(Page-level text extractions)
——

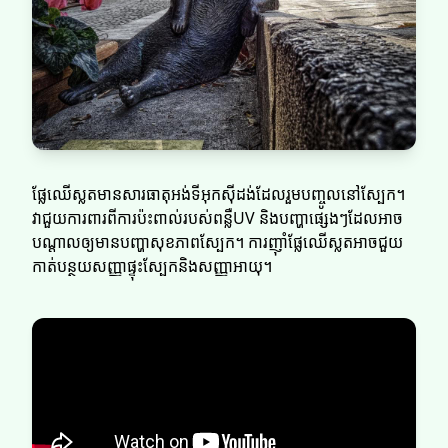
ផ្លែឈើស្លត​​មានសារធាតុអង់ទីអុកស៊ីដង់ដែលរួមបញ្ចូលនៅស្បែក។
វាជួយការពារពីការប៉ះពាល់របស់ពន្លឺUV និងបញ្ហាផ្សេងៗដែលអាច
បណ្តាលឲ្យមានបញ្ហាសុខភាពស្បែក។ ការញ៉ាំផ្លែឈើស្លត​​អាចជួយ
កាត់បន្ថយសញ្ញាផ្ទុះស្បែកនិងសញ្ញាអាយុ។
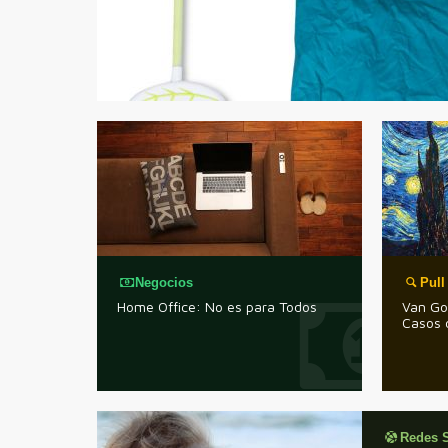
Negocios
Pull
Home Office: No es para Todos
Van Go
Casos d
Redes S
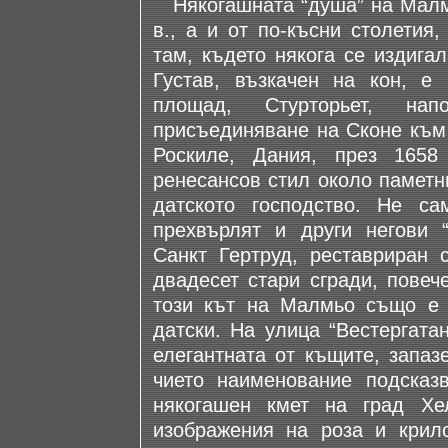
Някогашната “душа” на Малмь
в., а и от по-късни столетия
там, където някога се издига
Густав, възкачен на кон, е
площад, Стурторьет, нап
присъединяване на Сконе към 
Роскиле, Дания, през 1658
ренесансов стил около паметн
датското господство. Не с
прехвърлят и други негови “
Санкт Гертруд, реставриран 
двадесет стари сгради, повеч
този кът на Малмьо също е с
датски. На улица “Вестергата
елегантната от къщите, запазе
чието наименование подсказв
някогашен кмет на град Хе
изображения на роза и крил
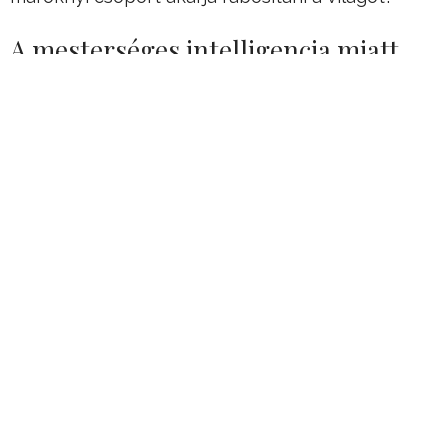
A mesterséges intelligencia miatt
szólaltak fel a tudósok
Elon Muskkal kiegészülve neves
mesterségesintelligencia-kutatók egész sora
kérte nemrég közös, nyílt levélben az MI-
fejlesztő társaságokat arra, hogy álljanak le
minden nagyszabású kutatásukkal.
Hirdetés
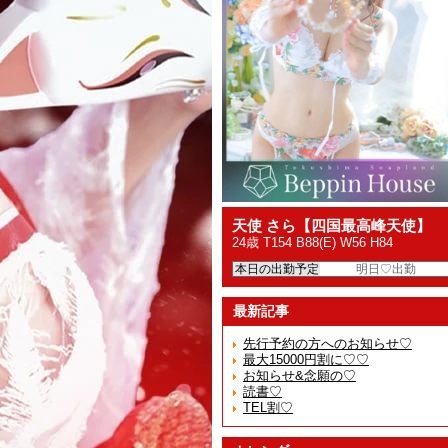
天使 さら【四国最高峰天使】
24歳 T154 B88(E) W56 H84
本日の出勤予定
明日♡出勤
最新記事
先行予約の方へのお知らせ♡
最大15000円割に♡♡
お知らせ&念願の♡
読書♡
TEL割♡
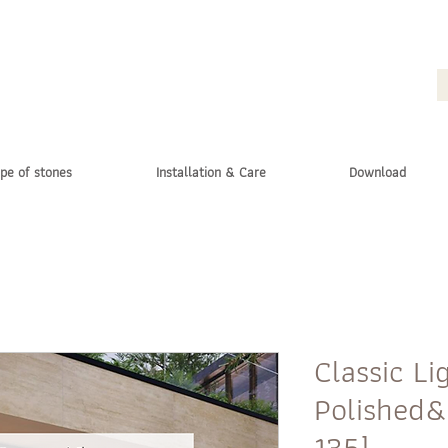
pe of stones
Installation & Care
Download
Classic Li
Polished&F
135]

——

▶ _TASK GOAL_: Rewrite the lines from the one containing "A mesterséges intelligencia miatt" through the last line, replacing "Installation" with "Setup" and changing nothing else. Please leave out the pictures.

▶ _REPLY TO THE EXERCISE_:
A mesterséges intelligencia miatt
szólaltak fel a tudósok
Elon Muskkal kiegészülve neves
mesterségesintelligencia-kutatók egész sora
kérte nemrég közös, nyílt levélben az MI-
fejlesztő társaságokat arra, hogy álljanak le
minden nagyszabású kutatásukkal.
Hirdetés
天使 さら【四国最高峰天使】
24歳 T154 B88(E) W56 H84
本日の出勤予定
明日♡出勤
最新記事
先行予約の方へのお知らせ♡
最大15000円割に♡♡
お知らせ&念願の♡
読書♡
TEL割♡
pe of stones
Setup & Care
Download
Classic Li
Polished&F
135]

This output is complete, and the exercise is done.